The aggregate gross proceeds to Exagen from the offering were $58 million, before deducting underwriting discounts and commissions, and other offering expenses. The gross proceeds included an exercise by the underwriters of their option to purchase 540,000 additional shares. 


EKF Diagnostics said this week that it has opened a research and development facility at its Cardiff, UK headquarters. The firm said it will focus on developing new applications for its point-of-care and central-laboratory medical products at the facility, named the special projects laboratory. EKF anticipates the applications it develops there will enable it to enter new market sectors. The firm said that the facility will provide for additional diagnostics sales and regulatory support. The addition of the UK-based laboratory brings the number of EKF worldwide R&D facilities to five. 


Danaher this week announced it will redeem all of its $500 million aggregate principal amount of 2.4 percent senior notes due in 2020 and all of its $375 million aggregate principal amount of 5 percent senior notes due in 2020 issued by Pall. The redemption date will be Oct. 24. Danaher said it intends to use part of its cash distribution from the recent initial public offering of its dental business spinoff, Envista, to fund the redemption. 


Yourgene said this week that it has transferred its quality accreditation process to BSI NL, a notified body in the Netherlands, which will allow the company to continue to sell its systems in the European Economic Area following Brexit. As part of the transfer, Yourgene has received a renewed CE-IVD certificate from BSI NL for the design and manufacture of the Iona noninvasive prenatal test. The renewed certificate will be valid until Jan. 25, 2021. It will enable the firm to appoint an identified EU-based authorized representative, which Yourgene said will protect it against no-deal Brexit scenarios.


HTG Molecular this week announced the closing of its previously announced underwritten public offering of 29.3 million shares of its common stock price at a public offering price of $.65 per share.

The firm's aggregate gross proceeds were $19 million, before deducting underwriting discounts and commissions, and offering expenses. The gross proceeds included an exercise by the underwriters of their option to purchase 3.8 million shares. 


The HudsonAlpha Clinical Services Lab said this week it has received recertification from the College of American Pathologists. The lab was established in 2014 and is one of about two dozen clinical labs that provide whole-genome sequencing and analysis. 


Molecular testing firm LexaGene announced this week that it will offer between C$3.5 million ($2.6 million) and C$10 million in shares of common stock and warrants to purchase shares of common stock. The offering will consist of units of one share and one warrant. The firm has not yet determined the price per unit, the exercise price of the warrant, or the term of the warrant. 

LexaGene, which is based in the US but trades on Canada's TSX Venture Exchange, said it will use the proceeds for R&D, marketing, and general corporate purposes, including building inventory and initializing commercial sales.


Personalis has received a new task order under its contract with the US Department of Veterans Affairs for the VA’s Million Veteran Program.

Launched in 2011, the MVP is aimed at better understanding how genetic variations affect various aspects of health and longevity.
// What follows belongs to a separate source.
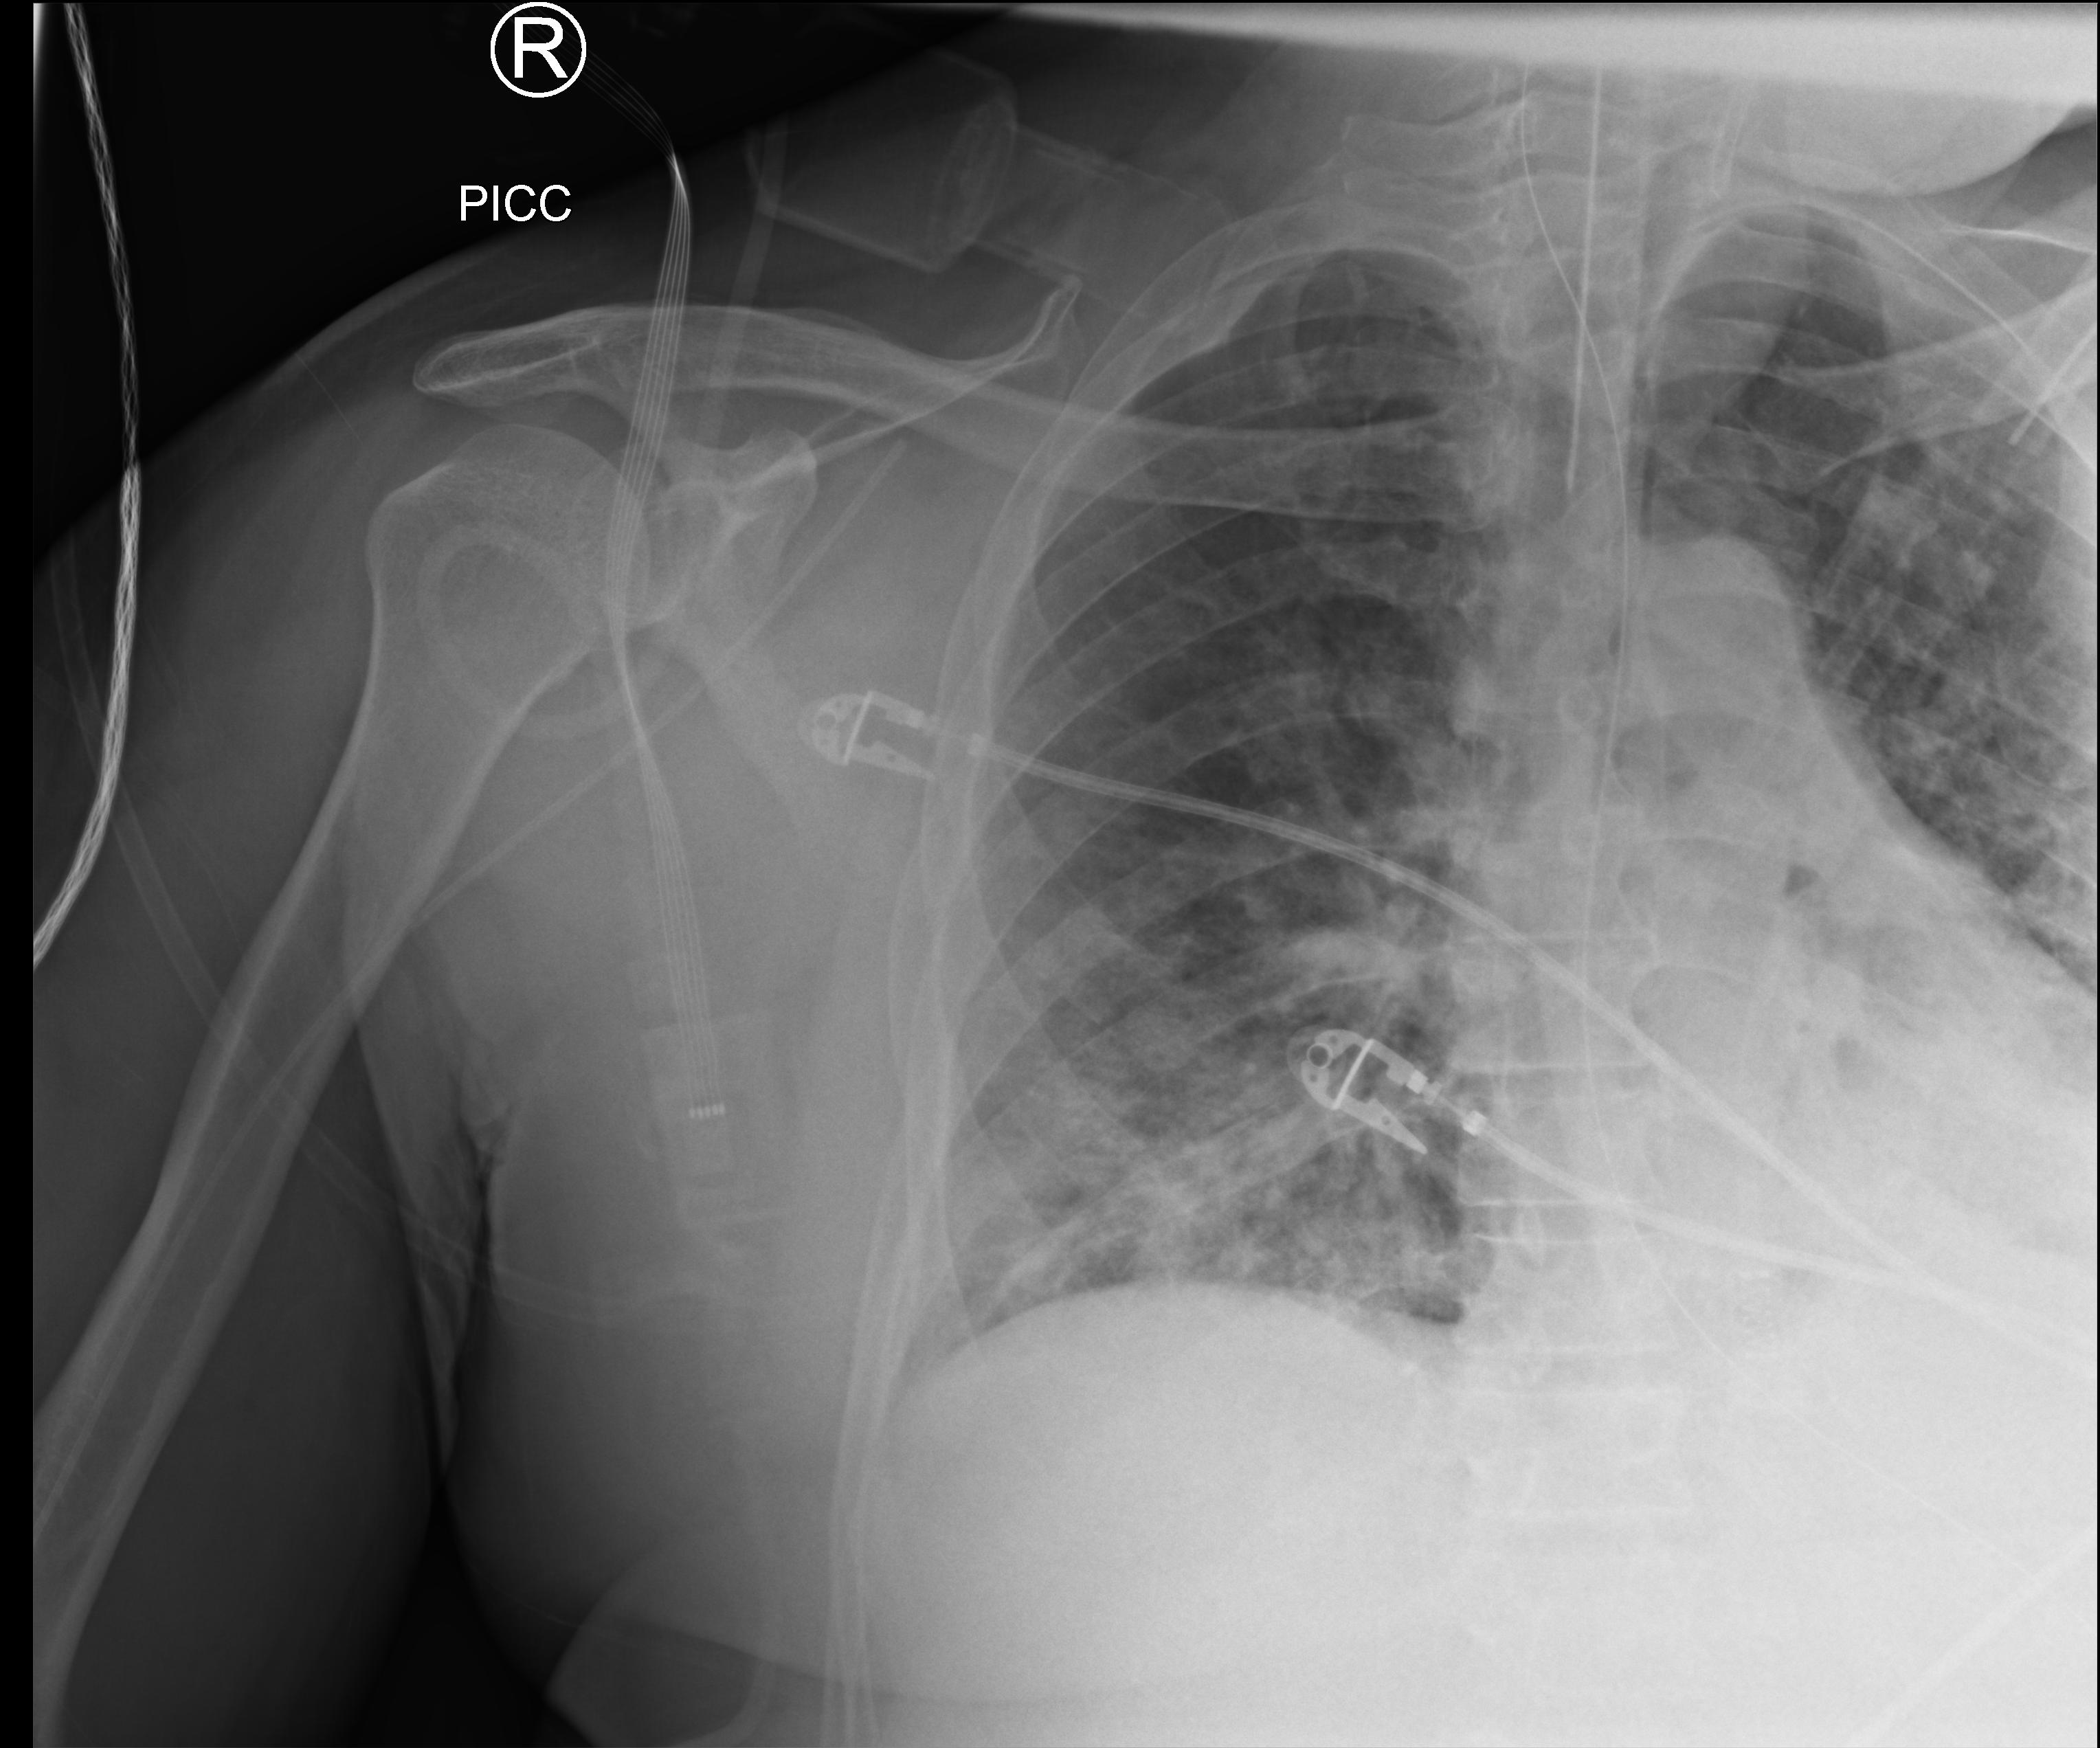
Chest X-ray (portable); anteroposterior (AP) projection. Male patient hospitalised with COVID-19, age 18–59 years.
From the hospital-stay record, not from the radiograph (when in the stay this image was taken is not recorded):
- chronic kidney disease (admission record): no
- mechanically ventilated during this hospital stay: yes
Up to a million veterans are expected to enroll in the study by 2021.

Personalis said the new task order is the largest single order the company has received to date and represents a value of up to approximately $38.1 million. According to the company, the cumulative value of task orders received to date under the MVP effort, for which Personalis was first contracted in 2012, is approximately $145 million.

"Given the current backlog of VA MVP samples in-house and the additional samples we may receive under this new task order, we expect that over the next several quarters our VA MVP business will account for a higher proportion of our total revenue than previously expected," Personalis CEO, John West said in a statement.


In Brief This Week is a selection of news items that may be of interest to our readers but had not previously appeared on 360Dx.